America’s manufacturing base is literally under siege by federal, state and local regulators. A recent study commissioned by the National Manufacturer’s Association, in fact, reports that some 2,183 new regulations have been imposed upon the US manufacturing sector since 1981, mostly from the EPA, costing American manufacturers upwards of $700 billion per year. Stop for just a minute and think about what this costs. It is staggering.

The Obama Administration’s call for a new, massively expensive ozone standard will not only be additive to this burden, but will be the single most expensive regulation ever imposed upon American manufacturers, estimated to cost the nation 1.4 million jobs and $1.7 trillion in lost productivity by 2040.

This new ozone standard, slated to go into effect in less than 90 days, will slam existing manufacturers with new “maintenance costs” that could jeopardize the very viability of an enterprise. Plants located in what the EPA calls “non-attainment” zones will not be able to expand without: A) a reduction in emissions; or B) the shutdown of operations from other plants in a given area. Plans for new plants and/or the expansion of existing plants will just be shelved.

In Ohio, this new ozone standard would unilaterally and immediately place every single county in the state in a “non-attainment” zone. By lowering the permissible ozone particulate from 75 to 65 parts per billion (ppb), the state’s entire manufacturing base will be subject to massive re-regulation, stifling new regulatory rules, and staggering new costs of compliance.

Meanwhile, by the EPA’s own public admission, concentrations of ozone have actually declined by 33% from 1980 to 2013, even as the US population has increased by almost 40% over that period of time and the US economy more than doubled in size just since 1990. Why the urgent need now, then, to impose such a draconian new regulatory scheme? This makes no economic sense…nor even any environmental sense… whatsoever.

As the CEO of a fourth generation, family-owned clay products manufacturing company in Appalachian Ohio, I wonder how we will survive this. A little more than a decade ago, this company employed over 700 employees at three tile manufacturing facilities, a clay mining operation, a cement mixing plant and sixteen tile distribution centers across the US. Today we are a mere fraction of this size but remain the best at what we manufacture.

Facing an onslaught of low-cost imports pouring into the US from all over the world, most particularly from the very Pacific-rim nations with which the Obama Administration now proposes to enter into a new “sweet heart” trade agreement, much of the US ceramic tile industry has already been wiped out by the dual whammy of globalization and over-zealous regulation.

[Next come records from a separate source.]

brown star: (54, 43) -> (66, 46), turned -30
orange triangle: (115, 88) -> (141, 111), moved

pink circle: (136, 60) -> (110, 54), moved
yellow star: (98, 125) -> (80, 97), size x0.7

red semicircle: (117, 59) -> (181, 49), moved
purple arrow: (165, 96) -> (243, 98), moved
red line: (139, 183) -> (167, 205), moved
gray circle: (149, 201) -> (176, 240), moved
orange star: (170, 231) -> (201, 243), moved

In fact, we are the only charter member of the ceramic tile industry’s national trade association, the Tile Council of North America, to remain in business.

What is most shocking of all is that this new regulatory assault coming from Washington seems almost deliberately designed to hammer companies that are already struggling. How can we even look our employees in the eye and say that our (and their) future looks bright? Ever the optimist, my prayer is that the leadership of this nation will come to their senses on this ozone matter before irreparable damage is done.